The generated code lands in the runbook repo as a pull request, not an apply. This is the credential boundary again, expressed in git: the model produced text, the text becomes a PR, and a human merges it. The model has no write access to the repo and no path to production. The whole pipeline is gated on a person clicking merge.

# .github/workflows/remediation-pr.yml
name: ai-remediation-draft
on:
  workflow_dispatch:
    inputs:
      incident_id: { required: true }
jobs:
  draft:
    runs-on: ubuntu-latest
    permissions:
      contents: write
      pull-requests: write        # may open a PR; may NOT merge it
    steps:
      - uses: actions/checkout@v4
      - name: Generate playbook from incident
        run: python gen_remediation.py "${{ inputs.incident_id }}" \
               --out roles/generated/${{ inputs.incident_id }}/tasks/main.yml
        env:
          ANTHROPIC_API_KEY: ${{ secrets.ANTHROPIC_API_KEY }}   # only secret present

      - name: Lint and dry-run gate
        run: |
          ansible-lint roles/generated/${{ inputs.incident_id }}
          ansible-playbook --syntax-check roles/generated/${{ inputs.incident_id }}/tasks/main.yml

      - name: Open PR for human review
        uses: peter-evans/create-pull-request@v6
        with:
          branch: ai/remediation-${{ inputs.incident_id }}
          title: "Draft remediation for ${{ inputs.incident_id }} (AI — review required)"
          body: |
            Auto-drafted from incident timeline. **Do not merge without review.**
            - [ ] Idempotency proven (double dry-run, 0 changed)
            - [ ] Destructive steps (`# REVIEW`) confirmed safe
            - [ ] Blast radius and back-out documented
          labels: ai-generated, needs-review

The job can open a PR. It cannot merge one — branch protection requires a human approval, and ansible-lint plus --syntax-check block obviously broken drafts before a reviewer wastes time on them. The only secret in the whole workflow is the Anthropic key; there isn’t an AWS credential or a prod kubeconfig anywhere in scope, by design.

Pro Tip: Put the back-out path in the PR template as a required checkbox. A remediation playbook without a documented reverse isn’t done — and forcing the reviewer to write it is how you guarantee the rollback exists before the forward action ships.

Close the loop in the postmortem

The last step makes this a habit instead of a one-off. The postmortem action item isn’t “be more careful with disk.” It’s “merge PR #812, the generated log_hygiene role.” The incident produced durable, reviewed, tested automation that prevents the next occurrence — and the next time /var creeps up, the playbook already exists. This is how toil actually dies, the theme of identifying and eliminating toil with AI: each incident pays for itself by becoming code. The prompts I use for this live in the prompt library and prompt packs.

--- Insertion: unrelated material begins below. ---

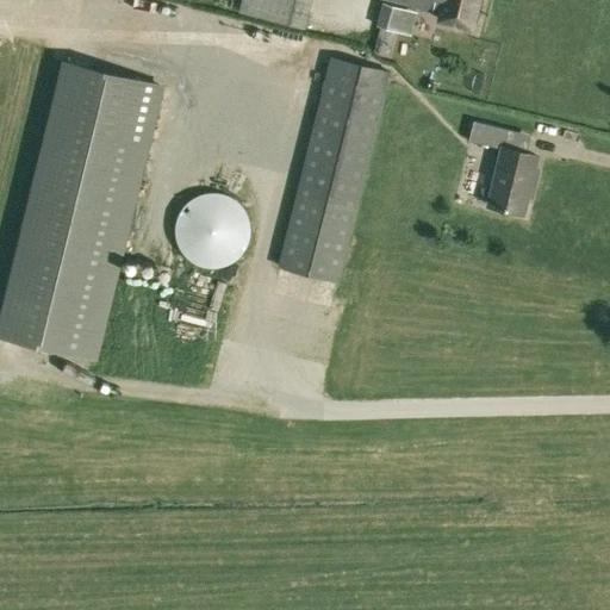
[(242,0),(240,12),(306,29),(312,0),(242,0)]
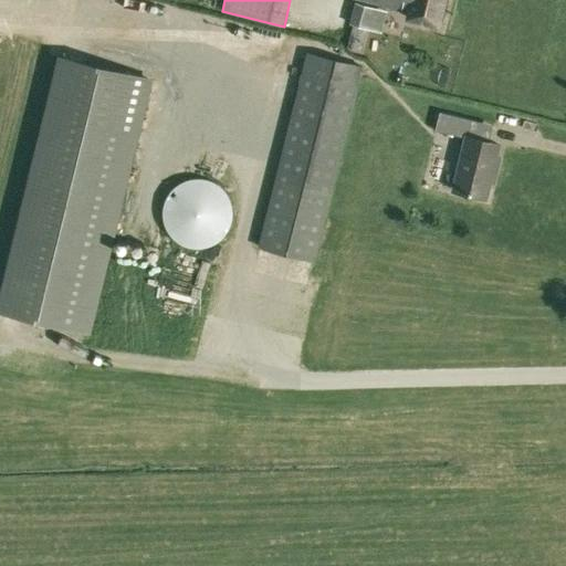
[(407,18),(438,25),(443,0),(363,0),(396,8),(397,7),(409,10),(407,18)]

AI is genuinely good at the tedious translation from “what I did at 2am” to “the idempotent code we should keep.” Let it draft like the fast junior it is. Then make a human review every line, prove idempotency in dry-run, and merge through a PR a person owns — never an apply, never prod creds in the model’s hands. Do that, and your incidents stop being losses and start compounding into a runbook that gets stronger every time something breaks.